Teks Bacaan:
- - - - - - -

CNBC Insight

Disinggung Sri Mulyani, Ini Profil Bank Yama Milik Tutut

MFakhriansyah, CNBC Indonesia
13 June 2023 07:05
Sri Mulyani & Tutut Soeharto
Foto: Sri Mulyani & Tutut Soeharto

Jakarta, CNBC Indonesia - Bank Yakin Makmur (Yama) menjadi perbincangan akhir-akhir ini karena terseret dalam pusaran utang-piutang antara Jusuf Hamka dengan pemerintah.

Kronologinya bermula ketika Jusuf Hamka menagih pemerintah atas utang ratusan miliar terhadap perusahaan jalan tol miliknya PT Citra Marga Nusaphala Persada Tbk. (CMNP). Utang itu diklaim merupakan kesepakatan CMNP dengan pemerintah atas deposito dan giro yang ditempatkan perusahaan di Bank Yama.

Akan tetapi Kementerian Keuangan masih enggan memenuhi permintaan Jusuf dengan Sri Mulyani menyebut perlu adanya penelusuran lanjut terkait afiliasi atau hubungan CMNP dan Bank Yama. Pihak Pemerintah menyebut afiliasi antara CMNP dan Bank Yama menjadi alasan utama tagihan tersebut masih belum dibayarkan. Bahkan pihak Kementerian yang dipimpin oleh Sri Mulyani tersebut malah menuding balik tiga perusahaan dalam naungan Grup Citra (CMNP) memiliki utang ratusan miliar kepada pemerintah dan terjerat skandal Bantuan Likuiditas Bank Indonesia (BLBI), yang mana tuduhan ini dibantah Jusuf Hamka.

Lalu bagaimana sejarah Bank Yama yang masuk pusaran perseteruan utang piutang antara pengusaha tol Jusuf Hamka dan kementerian pimpinan Sri Mulyani?

- - - - - - -

Data Hasil Ekstraksi:
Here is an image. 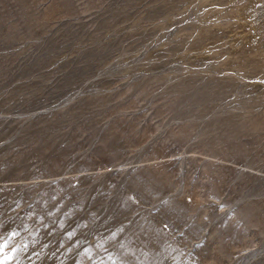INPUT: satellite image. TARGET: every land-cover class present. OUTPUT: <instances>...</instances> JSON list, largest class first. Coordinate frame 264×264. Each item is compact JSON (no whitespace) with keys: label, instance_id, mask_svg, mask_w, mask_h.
Segmentation results:
<instances>
[{"label":"rangeland","instance_id":"obj_1","mask_svg":"<svg viewBox=\"0 0 264 264\" xmlns=\"http://www.w3.org/2000/svg\"><path fill=\"white\" fill-rule=\"evenodd\" d=\"M0 264H264V0H0Z\"/></svg>","mask_w":264,"mask_h":264}]
</instances>
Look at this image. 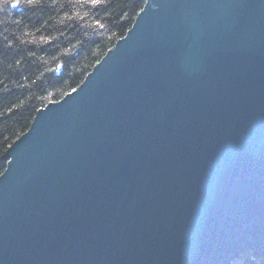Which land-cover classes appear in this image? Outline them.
<instances>
[{
  "label": "water",
  "instance_id": "1",
  "mask_svg": "<svg viewBox=\"0 0 264 264\" xmlns=\"http://www.w3.org/2000/svg\"><path fill=\"white\" fill-rule=\"evenodd\" d=\"M3 159L0 264L264 257V0H145Z\"/></svg>",
  "mask_w": 264,
  "mask_h": 264
},
{
  "label": "trees",
  "instance_id": "2",
  "mask_svg": "<svg viewBox=\"0 0 264 264\" xmlns=\"http://www.w3.org/2000/svg\"><path fill=\"white\" fill-rule=\"evenodd\" d=\"M145 0H0V174L40 108L75 90L126 35ZM232 264H264L242 253Z\"/></svg>",
  "mask_w": 264,
  "mask_h": 264
},
{
  "label": "snow or ice",
  "instance_id": "3",
  "mask_svg": "<svg viewBox=\"0 0 264 264\" xmlns=\"http://www.w3.org/2000/svg\"><path fill=\"white\" fill-rule=\"evenodd\" d=\"M10 2H11V6L15 8L20 5L21 0H10ZM100 2L101 0H91V3L93 5L99 4Z\"/></svg>",
  "mask_w": 264,
  "mask_h": 264
}]
</instances>
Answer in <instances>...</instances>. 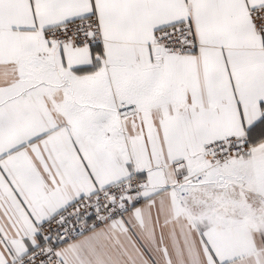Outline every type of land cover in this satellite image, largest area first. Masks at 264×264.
<instances>
[{"label": "snow or ice", "instance_id": "snow-or-ice-1", "mask_svg": "<svg viewBox=\"0 0 264 264\" xmlns=\"http://www.w3.org/2000/svg\"><path fill=\"white\" fill-rule=\"evenodd\" d=\"M0 264H264V0H0Z\"/></svg>", "mask_w": 264, "mask_h": 264}]
</instances>
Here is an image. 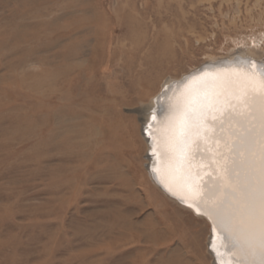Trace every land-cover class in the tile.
Returning <instances> with one entry per match:
<instances>
[{"label": "rangeland", "instance_id": "rangeland-1", "mask_svg": "<svg viewBox=\"0 0 264 264\" xmlns=\"http://www.w3.org/2000/svg\"><path fill=\"white\" fill-rule=\"evenodd\" d=\"M245 51L264 60V0H0V264H213L136 109Z\"/></svg>", "mask_w": 264, "mask_h": 264}, {"label": "bare ground", "instance_id": "bare-ground-1", "mask_svg": "<svg viewBox=\"0 0 264 264\" xmlns=\"http://www.w3.org/2000/svg\"><path fill=\"white\" fill-rule=\"evenodd\" d=\"M245 53L238 55L250 63L236 61L233 55L230 60L210 57L185 72L191 73L186 79L167 78L163 83L167 87L136 109L144 123L153 117L146 129L147 150L151 149L147 164L151 162L168 192L207 216L215 249L229 254L219 256L221 264L264 262L260 246L264 100L249 108L250 93H264V77L256 66L262 58ZM216 59L221 60L203 67Z\"/></svg>", "mask_w": 264, "mask_h": 264}, {"label": "water", "instance_id": "water-1", "mask_svg": "<svg viewBox=\"0 0 264 264\" xmlns=\"http://www.w3.org/2000/svg\"><path fill=\"white\" fill-rule=\"evenodd\" d=\"M235 57H237V59L235 58ZM226 58V60H230L228 57H225ZM232 58L233 59H236V61H243V62H247V63H250L251 62V59H249V58H246V57H240L239 55H238V53L237 54H234L233 56H232ZM220 60L221 59H216V60H211V61H209V62H207V63H205L204 65H203V67H208V66H212V65H214V64H216V63H218V62H220ZM202 64V63H201ZM256 66L258 67V69H260L261 68V66H264V62L262 63H259V62H257L256 63ZM190 71V70H189ZM191 73H189L188 75H185V73L184 74H182L179 78H181V79H183V78H185V77H188L189 75H190ZM185 75V76H184ZM180 79V80H181ZM167 86L166 85H163L162 84V86H161V89H160V91H163L165 88H166ZM149 122H153V117L152 116H150V119H149ZM149 122H146L144 125L142 124V129H141V132L143 131L144 132V134L146 135V136H148L149 137V139H148V142L147 143H149V141H150V136L146 133V127H147V125H148V123ZM141 123H142V121H141ZM146 152L149 154V156L151 155V149H148V150H146ZM146 155V154H145ZM147 157V156H146ZM146 165V168H147V166H148V170L150 171V177H151V180L164 192V193H166L169 197H171V198H173L177 203H179V204H182V205H186V206H189L194 212H196L197 213V211L195 210V208L193 207V206H191V205H189V204H187V203H185L184 201H182L181 199H179V198H177V197H175L174 195H172L170 192H168L167 190H166V188L159 182V180H158V178L156 177V172H155V170L154 169H151V162L149 161V163L147 164H145ZM202 214V216H204V218L206 219V220H208L207 219V216L204 214V213H201ZM210 232H211V234L209 233V238H208V248L210 249V251L212 252V254H213V256H214V259H213V264H221L219 261H218V257L219 256H224L223 255V251L224 250H221L220 252H218L216 249H215V245H214V243H213V238H214V234H213V230H212V228L210 229ZM226 251V253L228 252L229 253V251L228 250H225ZM229 254H226L225 256H224V258L226 257V256H228ZM227 260L225 259V262H226Z\"/></svg>", "mask_w": 264, "mask_h": 264}, {"label": "snow or ice", "instance_id": "snow-or-ice-1", "mask_svg": "<svg viewBox=\"0 0 264 264\" xmlns=\"http://www.w3.org/2000/svg\"><path fill=\"white\" fill-rule=\"evenodd\" d=\"M261 76L264 77V66H261L260 68ZM186 79V77H185ZM183 81H180L178 83H182ZM171 90V86H169V91ZM163 95H167V92L163 93ZM250 100L251 103L249 104V108H252L255 106V102L257 100H264V93L257 94L255 92L250 93ZM261 118L262 121H264V105H261ZM260 229H261V254L264 255V184H262L261 189V202H260ZM264 264V262H262Z\"/></svg>", "mask_w": 264, "mask_h": 264}]
</instances>
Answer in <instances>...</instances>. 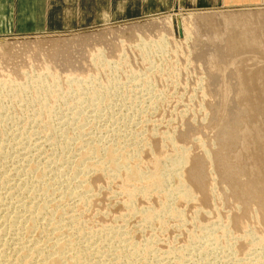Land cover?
<instances>
[{
  "label": "rangeland",
  "instance_id": "1",
  "mask_svg": "<svg viewBox=\"0 0 264 264\" xmlns=\"http://www.w3.org/2000/svg\"><path fill=\"white\" fill-rule=\"evenodd\" d=\"M113 10L88 27L0 36L3 261L16 264L25 235L17 228L52 200L88 234L109 224L124 230L126 243L147 254L135 264H264V245L255 244L264 243V0H123ZM7 82L21 88L7 91ZM133 141L150 151L144 163L192 157L171 179L192 194L173 199L179 219L130 213L122 178L107 171L85 174L94 193L84 207L65 196L88 144L133 152ZM147 196L137 194L134 207L157 212L164 193ZM206 225L220 242L202 251L196 242Z\"/></svg>",
  "mask_w": 264,
  "mask_h": 264
},
{
  "label": "bare ground",
  "instance_id": "2",
  "mask_svg": "<svg viewBox=\"0 0 264 264\" xmlns=\"http://www.w3.org/2000/svg\"><path fill=\"white\" fill-rule=\"evenodd\" d=\"M224 15H226V14H224ZM222 16L223 15H221V17ZM259 16H261V15H259ZM239 17H240V15H239ZM224 18H226V16ZM237 19L238 18H236L235 20H237ZM232 20H234V19L232 18ZM250 20H251V18L249 19V21ZM260 20H258V21H260ZM226 22H227V19H226ZM249 39H251V38H249ZM37 77H38V75H37ZM40 77H42V75ZM31 79H37V78H31ZM39 79H41V78H39ZM16 82H14V83H16ZM26 82H28V81H26ZM8 83L9 82H7V84H5V85H7L6 86L7 91L11 90V91L15 92L14 90H16L17 88H21L20 85H15V84L8 86ZM35 83L37 85V82H35ZM80 84H78L79 87H80ZM8 87H10V88H8ZM0 88H2V87H0ZM3 89L5 90V86ZM245 135H247V134L245 133ZM245 135H244V137H245ZM257 136H258V134H257ZM165 138H166V140H168V142L173 141V138L171 136H166ZM135 140L137 141V140H139V138L136 137ZM140 140L144 141V139H142V138ZM134 141H133V143L135 144ZM163 141H165V139L162 140V142ZM136 145H139V144H135V148H132V149H134V151L132 152L130 150L131 151L130 152L129 150H126V149H120L119 146H118V148L120 149V151L117 147H116V149H118V151L114 150V148H113V150H112V148H111V150H109L107 148L108 151H106L107 149L104 151L102 149L100 151V148H97L98 145L95 146V145L88 144L84 148L82 153L79 155L80 158L78 160L79 162L77 163L78 166L74 165V166H77V167H75V170H74L75 172L72 170L73 175L77 176L76 177L77 183L74 184V186L68 185L70 187H67V186H66L67 188L65 187L67 189L66 192L64 193L65 196L66 195H70V196L76 195L77 199L79 201L78 203L84 207V205L88 202V200L90 198L89 197L90 192H91V189L93 188V187L92 188L89 187L87 185L88 183L85 182L87 180V179H85V177H86L85 174L86 173L88 174V172H90V171H99L97 173L107 171L118 182L121 180L120 178H122L121 181L123 182V184L120 183L122 185V188H123L122 191L124 192V193L123 192L122 193L124 196H126L125 200H126V205H128V207H129V211H133L130 213H133V214L138 213L142 217V220H144V221H151L154 217H156V218L159 217L158 219L160 220L162 217L168 216V215L174 216L175 218L179 219L182 216V212L174 209L173 199L175 197H179V198H181V200L182 199L189 200V199H192L191 198L192 194H190V189L185 185L184 182L180 183L179 185H172L171 179H173L172 178L173 176H177V177L180 176L178 174V172H180L179 170L181 169L182 166L185 165V163H187V159L192 158V157L188 156V153H182L180 156L175 155L174 157H172L171 155L170 156L166 155L167 157H164V156L163 157L162 156L151 157L150 160H148L147 162L144 163L143 160H141L142 152H147L149 154L150 151L147 149L145 144L139 145V146H136ZM171 147L173 148V146H171ZM260 147H261V145H260ZM121 148H124V147H121ZM245 148H249V147L245 146ZM262 148L264 149L263 146H262ZM174 149H176L175 145H174ZM263 149H262V151H263ZM144 150H146V151H144ZM147 153H145V154H147ZM202 156L208 158L209 154L207 152H204ZM146 167H150V168L148 170H146L147 169ZM30 170H31V167H30ZM39 175L41 176V173ZM42 176H43V174H42ZM105 177H107V176L105 175ZM126 184H128L127 185L128 188L125 187ZM42 189L44 192V188H42ZM152 190H156L158 192L160 191V192L164 193V195H165V201L160 202V206H159L158 211L154 212V211H150L149 209H146V208L145 209L144 208H140V209L137 208L136 209L134 207L135 206L134 200L136 198V195L138 194V196L142 195L144 197H148L147 195L150 192L152 193ZM44 193H47V192H44ZM56 193H57V191H56ZM91 193H94V192H91ZM93 199H91V200H93ZM20 200L18 201V198H16V201H18L19 203L20 202L24 203L23 200L22 201H20ZM48 201H46V202H48ZM51 201H50L49 205H47L46 202H44V203L42 202L43 204L42 205L40 204L42 207L34 208V209L32 208L33 207L32 205L34 204L33 203L31 205L32 210L29 209V206H30L29 205L28 209L30 211L29 210L28 211L30 212V214L27 217V219L25 220L24 226H22V227L20 226V228H17V226H15L18 230H20V229L24 230L23 234H25L23 236V238H21L22 236L20 237V240L21 241L23 240V242H20L21 247L18 246V248L20 247V250H19L20 255L18 256V258L16 257V260H17L16 264H122V263L135 264L136 261H138L137 259H138L139 253H140L141 257L144 255L146 258L147 254L145 253L146 252L145 249L142 250V252H141L135 245H132L131 242H130L131 244H129V242L126 243L127 237H126V239H124V236L122 235V234H124V230L119 229V228L116 229L115 227H113V225H112V227L108 228L109 226H111L109 224L108 227H107V225H104L105 227H107V229H105L104 226H103V228H100L102 225L98 228L99 230L102 229L101 232L99 231L100 234H97V233L93 234L95 232V230H92V231H94L93 233L89 232L90 234H88V231L85 232L86 229L83 228V226L81 224V223H83L82 219L80 218L82 222L77 220V218H76V217H78L77 214H76L77 215L76 216V215H73L72 213H70V215L68 216L67 215L68 209L65 210L64 208H59V206H57V204H56L57 202L51 203ZM53 201H54V199H53ZM20 204H22V203H20ZM80 205H79V207H80ZM8 206H9V204H8ZM80 209L83 211V208H80ZM27 214L28 213H26V215ZM31 214H33V215H31ZM13 215H14L13 222L14 221L20 222V219L23 217L22 215H20L22 217L19 220H17L19 217H17L16 214H13ZM40 217L42 219H44V221H45L44 224H42V225L37 223L38 222L37 218H40ZM7 220H9V219H7ZM161 220H163V219H161ZM21 221H22V219H21ZM3 222L4 221H2V223ZM40 223H43V221H41ZM6 224H7V222H6ZM36 224H38L39 226L38 225L36 226ZM6 227H8V226H6ZM12 227H14V225L9 226V228L12 229V231H13L14 229ZM2 228H3V226H2ZM5 228H3V230ZM103 229H105V230H103ZM18 230L17 231L14 230V232L16 231L17 234H18V232L20 234H22V231L20 232ZM203 230H205V231H203V236H202L203 239L199 238V241L196 242V243H199V245H200L199 249L202 251H204V249H206L208 247H213L215 244L217 245V242L219 241V239L215 235L216 229H214V225L213 226L206 225L203 228ZM5 231H7V228ZM15 233H13V234H15ZM223 234H226V232H224ZM33 235L35 237H33ZM12 236H11V238H12ZM31 236L33 238H30L31 240H29L28 237H31ZM244 236L246 238L248 236L250 239H255L253 234L250 233L249 231H248V233L244 232ZM16 238H17V236H16ZM26 238L28 239L27 241H25ZM3 239L5 240V238H3ZM12 239H14V238H12ZM4 240L0 239V252L4 251V245L7 244V240H5V241ZM16 241H17V239H16ZM116 242H117V244H116ZM255 244L256 245H262V246L264 245L263 240H261V242H256ZM16 248H17V246H16ZM13 249H15V248H13ZM16 252H18V250ZM2 253H4V252L0 253V264H9V263H5L6 259H4V261H3V259H2L3 254ZM5 255H3V257H5ZM180 255L179 256L177 255V256L181 257ZM8 257H10V256H8ZM178 257H177V259H178ZM181 260H183V259H181ZM11 261H9L10 264H11ZM176 261L173 260V264H179V263L182 264L183 263L181 261H179V262L178 261L176 262ZM13 263H15V262H13ZM163 264H165V262Z\"/></svg>",
  "mask_w": 264,
  "mask_h": 264
},
{
  "label": "crops",
  "instance_id": "3",
  "mask_svg": "<svg viewBox=\"0 0 264 264\" xmlns=\"http://www.w3.org/2000/svg\"><path fill=\"white\" fill-rule=\"evenodd\" d=\"M123 0H0V36L88 27L111 18Z\"/></svg>",
  "mask_w": 264,
  "mask_h": 264
},
{
  "label": "water",
  "instance_id": "4",
  "mask_svg": "<svg viewBox=\"0 0 264 264\" xmlns=\"http://www.w3.org/2000/svg\"><path fill=\"white\" fill-rule=\"evenodd\" d=\"M177 26H179V19H177Z\"/></svg>",
  "mask_w": 264,
  "mask_h": 264
}]
</instances>
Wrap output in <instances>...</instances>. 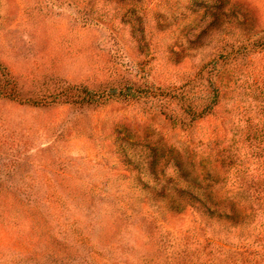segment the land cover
<instances>
[{
	"label": "rangeland",
	"instance_id": "rangeland-1",
	"mask_svg": "<svg viewBox=\"0 0 264 264\" xmlns=\"http://www.w3.org/2000/svg\"><path fill=\"white\" fill-rule=\"evenodd\" d=\"M232 1L238 18L216 7L208 14L193 0H0V82L9 73L23 98L49 96L66 83L97 92L134 85L141 92L103 108L38 109L0 100V148L7 143L0 153V181L21 183L22 196L74 195L58 189L70 181L108 182L103 190L114 191L122 170L113 169L115 158L106 151L114 131L126 127L137 139L160 135L176 148L187 146L191 134L193 145L203 146L200 153L224 147L223 138L241 139L242 152L249 150L252 133L264 121L259 99L264 54L254 50L264 37V0ZM201 70L214 77L226 73L227 95L200 128L174 129L161 114L163 104L145 93L152 85L181 86ZM19 154L32 159L15 170L12 161ZM177 208L164 218L180 235L192 221ZM233 243L239 258L234 248L239 241ZM27 249L0 223V256ZM131 259L137 263L138 255Z\"/></svg>",
	"mask_w": 264,
	"mask_h": 264
},
{
	"label": "trees",
	"instance_id": "trees-1",
	"mask_svg": "<svg viewBox=\"0 0 264 264\" xmlns=\"http://www.w3.org/2000/svg\"><path fill=\"white\" fill-rule=\"evenodd\" d=\"M193 1L208 14L216 7L238 18L232 0ZM254 50L264 54V37L254 42ZM225 76L201 70L181 86H149L145 96L163 104L161 114L174 129L192 132L216 115L227 95ZM104 89L66 83L49 96L23 98L18 83L6 73L0 100L38 109L103 108L141 93L134 85ZM259 99L264 117V86ZM261 126L244 153L241 139L231 143L223 138L224 147L208 148L206 154L197 152L203 146L193 145L197 141L191 134L187 146L176 148L160 135L137 139L131 127L114 131L106 151L115 158L113 169L122 170L121 186L111 185L114 191L103 190L108 182L97 186L70 181L59 183L58 189L74 195L22 196L17 193L24 188L21 183L0 181V223L28 248L0 256V264H134V253L135 264H264V121ZM214 142L218 145L219 140ZM14 159L18 170L32 157L19 154ZM178 206L180 213H190L192 226L175 235L164 215ZM236 240L239 258L232 251Z\"/></svg>",
	"mask_w": 264,
	"mask_h": 264
}]
</instances>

- - - - - - -

Instruksi Tugas:
Jawab pertanyaan berikut berdasarkan artikel tentang Bank Yama.
1. Apa kepanjangan nama Bank Yama?
2. Apa nama perusahaan jalan tol milik Jusuf Hamka?
3. Menurut pihak pemerintah, apa alasan utama tagihan tersebut masih belum dibayarkan?

Jawaban Latihan:
1. Bank Yakin Makmur.
2. PT Citra Marga Nusaphala Persada Tbk. (CMNP).
3. Afiliasi antara CMNP dan Bank Yama.